What you will do:
Extend the lecture notes on relational database design below, picking up right after their final line.

Document extract:
CS145 Lecture Notes (6) -- Relational Database Design

For all but the very simplest database applications, there are many, many different relational database "designs" (schemas) that can be used to store the relevant data.

Q: Can one schema be much better than another?
A: Often, yes

Relational database design is the topic of identifying and selecting a good relational schema for an application.

In reality, for big applications higher-level design tools are often used (we'll cover that topic soon), but sometimes designers go straight to relations.
Relational design is one of the more theoretical topics of the course, but it is still of practical use.

Motivation

Student application information:

ID and name
Applying to one or more campuses
Played zero or more sports in high school
Attended one or more high schools

(Assume students played the same sports at every high school attended.)

Proposed relation to capture this information:

   Apply(ID, name, campus, sport, HScode, HScity)

Consider "Mary" (ID 123) who is applying to Berkeley and Santa Cruz. She played tennis, basketball, and volleyball at both of her high schools, Gunn (code 26) and Menlo-Atherton (code 28).

Question: How many tuples in the relation?

Design "Anomalies"

This Apply relation exhibits three types of anomalies:

Redundancy
Update Anomaly
Deletion Anomaly

Question: What's the "best design" for this information?

Good designs:

No anomalies
Can reconstruct all original information

Question: What's the best design if different sports can be played at different high schools?

Design by Decomposition

Start with "mega" relations containing all information
Then decompose them into smaller, better relations containing the same information
Do the decomposition automatically

Overview of Automatic Decomposition

Designer specifies mega-relations plus properties of the data
System decomposes based on properties
Final set of relations satisfies normal form -- guarantees no anomalies, no lost information

Properties and Normal Forms

If designer specifies functional dependencies (FDs) => system produces Boyce-Codd Normal Form (BCNF)
If designer also specifies multivalued dependencies (MVDs) => system produces Fourth Normal Form (4NF)
4NF is stronger than BCNF: Any design that is in 4NF is also in BCNF, but not vice-versa.

FDs and BCNF: Example

Apply(ID,name,campus)
Students can apply to multiple campuses

Question: Is this a good design or should we decompose?

Can have many duplicates of each (ID,name)

Redundant: a given ID always has the same name (but not necessarily vice-versa)

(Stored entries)

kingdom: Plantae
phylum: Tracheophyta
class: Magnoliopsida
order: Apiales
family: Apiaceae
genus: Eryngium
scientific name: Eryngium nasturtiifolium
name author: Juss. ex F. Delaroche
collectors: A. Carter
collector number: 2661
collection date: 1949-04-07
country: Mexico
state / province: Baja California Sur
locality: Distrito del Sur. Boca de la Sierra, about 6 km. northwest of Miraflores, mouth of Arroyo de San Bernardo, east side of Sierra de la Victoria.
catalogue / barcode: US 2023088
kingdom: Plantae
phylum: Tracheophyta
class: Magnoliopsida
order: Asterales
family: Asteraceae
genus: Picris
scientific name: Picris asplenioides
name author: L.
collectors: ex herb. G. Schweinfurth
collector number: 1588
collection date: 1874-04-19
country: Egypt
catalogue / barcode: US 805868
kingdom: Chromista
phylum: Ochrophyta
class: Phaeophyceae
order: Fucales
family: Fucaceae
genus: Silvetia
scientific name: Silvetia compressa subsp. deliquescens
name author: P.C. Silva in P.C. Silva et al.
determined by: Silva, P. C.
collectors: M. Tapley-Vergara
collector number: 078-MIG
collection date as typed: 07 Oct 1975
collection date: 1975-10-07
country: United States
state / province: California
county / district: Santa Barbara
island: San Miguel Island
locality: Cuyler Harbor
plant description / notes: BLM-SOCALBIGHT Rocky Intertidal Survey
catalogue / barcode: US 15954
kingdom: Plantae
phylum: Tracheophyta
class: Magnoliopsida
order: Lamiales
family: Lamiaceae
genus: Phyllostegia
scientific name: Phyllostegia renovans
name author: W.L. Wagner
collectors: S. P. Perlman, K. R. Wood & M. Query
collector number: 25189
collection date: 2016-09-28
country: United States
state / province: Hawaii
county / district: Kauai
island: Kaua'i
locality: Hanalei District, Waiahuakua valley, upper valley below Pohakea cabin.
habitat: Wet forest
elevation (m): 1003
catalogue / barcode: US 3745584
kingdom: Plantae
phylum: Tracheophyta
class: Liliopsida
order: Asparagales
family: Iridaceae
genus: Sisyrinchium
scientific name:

Answer to this exercise:
Better to store each ID-name connection once

Functional dependency "A -> B" says a given A value always has the same B value.

Boyce-Codd Normal Form says if A,B are both in relation R, then A must be a key => A-B connection stored only once.

BCNF decomposition says make a separate relation (A,B) and take B out of the original.

MVDs and 4NF: Example

Consider just Apply(ID,campus,sport)

Question: Is this a good design or should we decompose?

Multiplicative effect: C campuses and S sports yields CxS tuples

Question: captured by FDs and BCNF?

Multivalued dependency "A ->> B" says a given A value always has every combination of B and C values (C is remaining attributes).

Fourth Normal Form says if A,B are both in relation R, then A must be a key => don't get multiplicative effect of B and C.

4NF decomposition says make a separate relation (A,B) and take B out of the original.

Details and Theory

Now we will formalize the intuition above.

Functional dependencies
Boyce-Codd Normal Form
BCNF decomposition algorithm
Multivalued dependencies
Fourth Normal Form
4NF decomposition algorithm

Example schema:

   Student(ID, name, address, HScode, HSname, HScity, cumGPA, priority)
   Apply(ID, campus, date, major)

Functional Dependencies

Suppose Student.priority is determined by Student.cumGPA.

(show example)

Formally:

   For every pair of tuples t and u in Student:
   if t[cumGPA] = u[cumGPA] then t[priority] = u[priority]

This is a "functional dependency" (FD): a constraint specified with the schema of a relation.

Based on knowledge of the real world
All data must adhere to it

Notation for declaring an FD for a relation R:

   A1, A2, ..., Am -> B1, B2, ..., Bn   (commas may be omitted)

states that for every pair of tuples t and u in R: if

t[A1,...,Am]
= u[A1,...,Am]

then t[B1,..,Bn] = u[B1,..,Bn].

We will abbreviate A1, A2, ..., Am as AA (or "A-bar") and B1, B2, ..., Bn as BB (or "B-bar").

(simple abstract example)

Question: What are some functional dependencies for Student besides cumGPA -> priority?

Question: What are some functional dependencies for Apply?

Functional Dependencies and Keys

Assume R has no duplicates.

Then AA is a key for R if and only if AA -> BB, where BB is all attributes of R

(show abstract example)

Note:

If R can have duplicates, FD <> key
Book requires "keys" to be minimal (introduces "superkeys")

Trivial FD

AA -> BB where BB is a subset of AA

(example)

Nontrivial FD

AA -> BB where BB is not a subset of AA

(example)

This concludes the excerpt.